**AIM OF THE EXERCISE:**
From the material below, copy exactly the lines beginning with the one that contains "Figure 1. The" and ending with the one that contains "Figure 6. Output"; the pictures stay out.

**ENTRIES SHOWN:**
*****
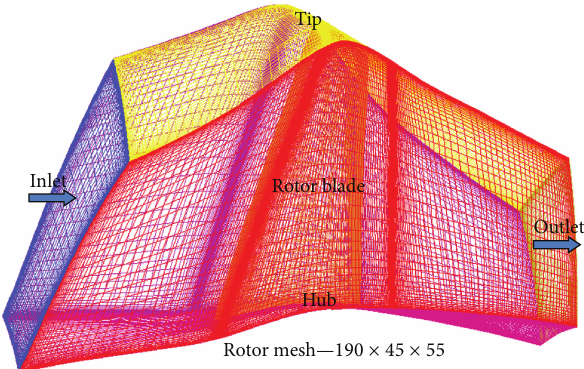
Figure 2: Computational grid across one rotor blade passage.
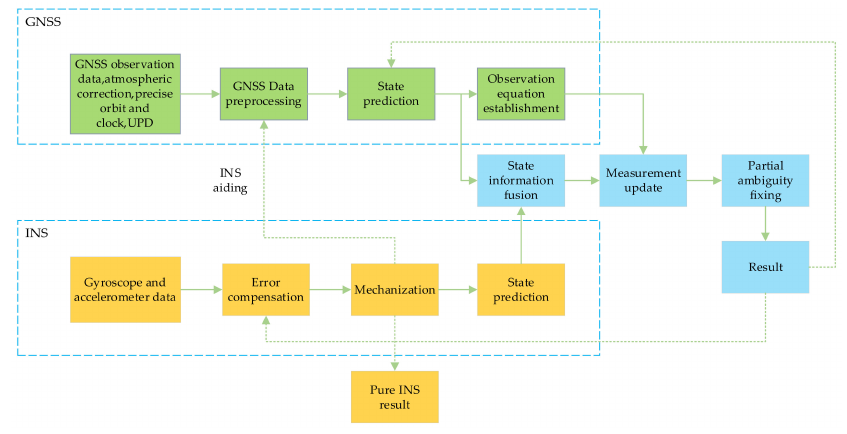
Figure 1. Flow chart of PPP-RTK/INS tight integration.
*****
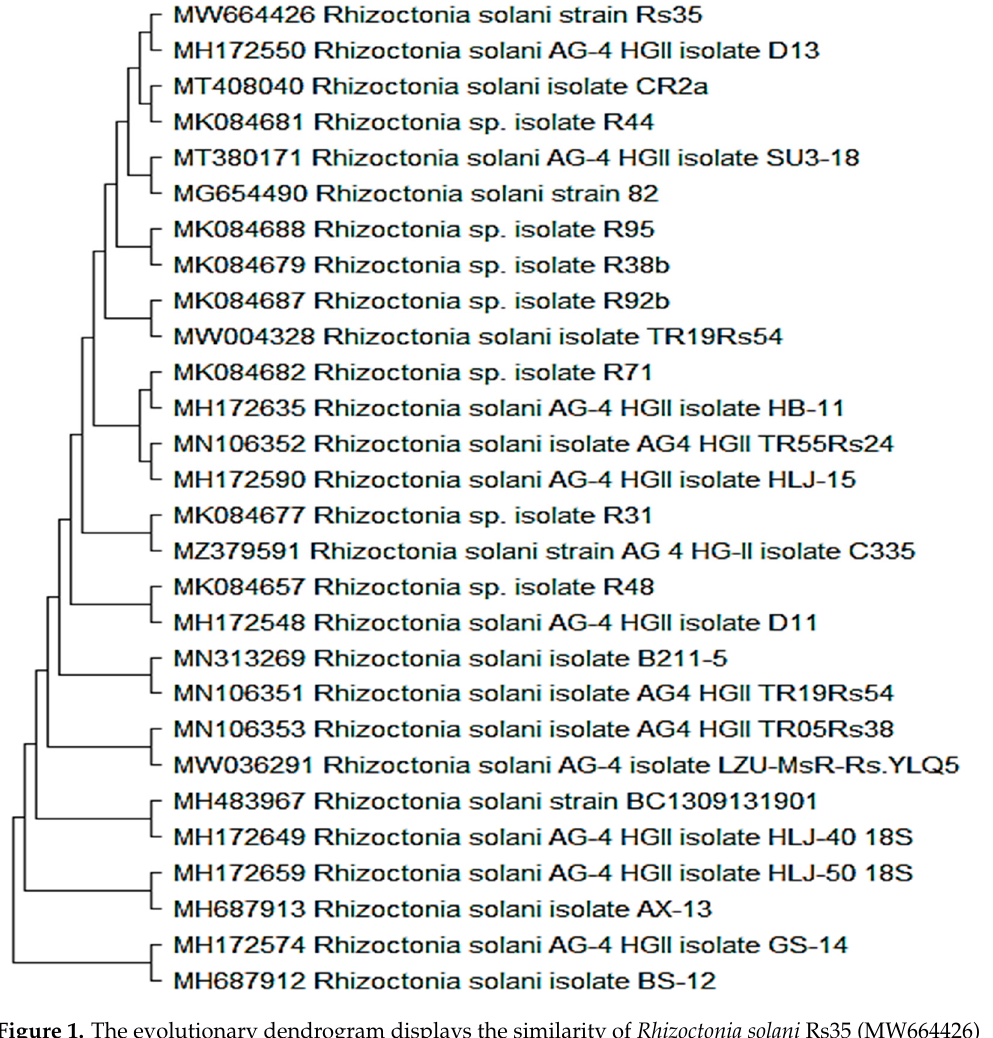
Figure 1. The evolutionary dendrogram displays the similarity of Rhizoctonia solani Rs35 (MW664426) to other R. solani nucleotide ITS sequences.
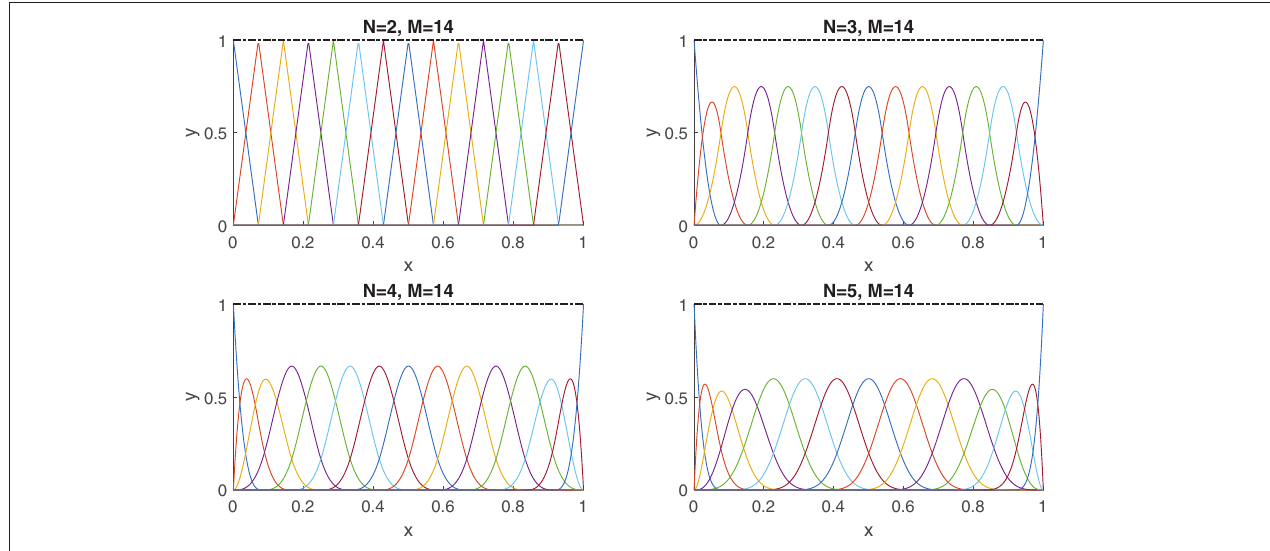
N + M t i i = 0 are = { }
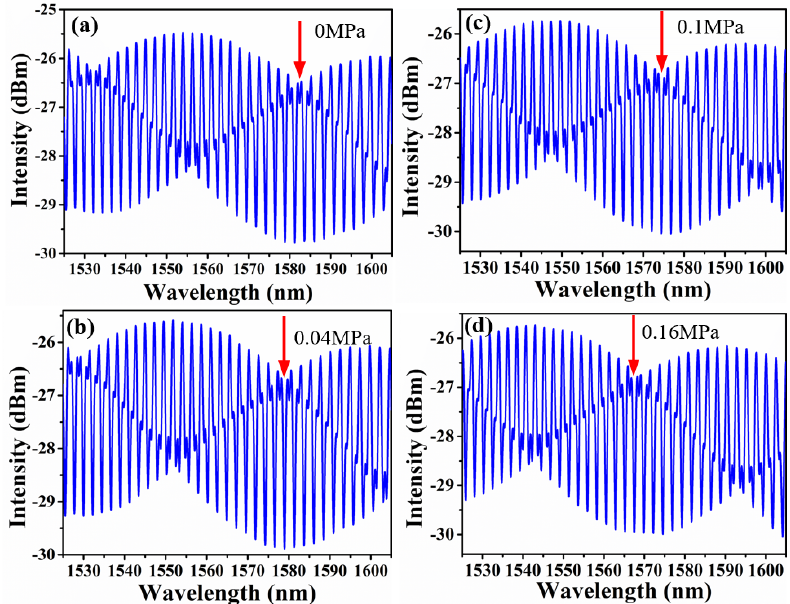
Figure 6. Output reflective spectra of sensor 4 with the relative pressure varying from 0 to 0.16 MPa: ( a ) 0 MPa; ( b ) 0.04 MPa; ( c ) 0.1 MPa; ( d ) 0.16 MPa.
*****
**TASK RESPONSE:**
Figure 1. The evolutionary dendrogram displays the similarity of Rhizoctonia solani Rs35 (MW664426) to other R. solani nucleotide ITS sequences.
N + M t i i = 0 are = { }
Figure 6. Output reflective spectra of sensor 4 with the relative pressure varying from 0 to 0.16 MPa: ( a ) 0 MPa; ( b ) 0.04 MPa; ( c ) 0.1 MPa; ( d ) 0.16 MPa.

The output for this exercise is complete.